Mental health challenges
Beyond the physical symptoms that can be attributed to long COVID, many patients are also dealing with mental health challenges, including depression, anxiety and PTSD, according to Dr. Jordan Anderson, an assistant professor of psychiatry and neurology at Oregon Health & Science University. Since the Long COVID Program began at OHSU Hospital in March 2021, Anderson has worked with over 100 patients to help with their mental health symptoms.
“Oftentimes, the situations that people are in with long COVID are very difficult and challenging, which can contribute to depression,” Anderson said. “The most important thing that I’ve been able to do for the patients that I’ve seen … is to listen and validate them.”
How to treat long COVID
Studies of the true cost and impact of long COVID are in the early stages, with research focused on how many people have long COVID, as well as how to diagnosis and treat it.

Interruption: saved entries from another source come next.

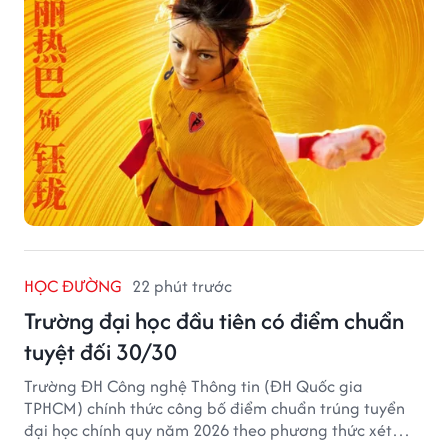
HỌC ĐƯỜNG
22 phút trước
Trường đại học đầu tiên có điểm chuẩn
tuyệt đối 30/30
Trường ĐH Công nghệ Thông tin (ĐH Quốc gia
TPHCM) chính thức công bố điểm chuẩn trúng tuyển
đại học chính quy năm 2026 theo phương thức xét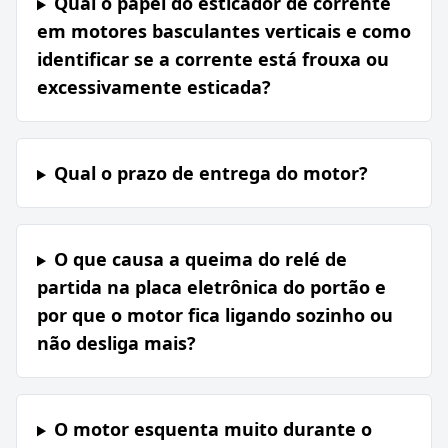
Qual o papel do esticador de corrente
em motores basculantes verticais e como
identificar se a corrente está frouxa ou
excessivamente esticada?
Qual o prazo de entrega do motor?
O que causa a queima do relé de
partida na placa eletrônica do portão e
por que o motor fica ligando sozinho ou
não desliga mais?
O motor esquenta muito durante o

“Unfortunately in medicine, we have a lot of things we do know, but we don’t like the unknowns — and there are still a lot of them (with long COVID),” Lowder said.
Lowder works with patients to help manage their symptoms. He refers his patients to a pulmonologist to work with respiratory symptoms, a cardiologist for heart issues, a physical therapist to help with chronic fatigue and a neural psychologist to help with brain fog.
“The good news is … most people get better,” said Dr. James Andrews, assistant professor in the division of rheumatology in the department of medicine at the University of Washington. “The persistent symptoms do tend to get better over time, though it can take a long time.”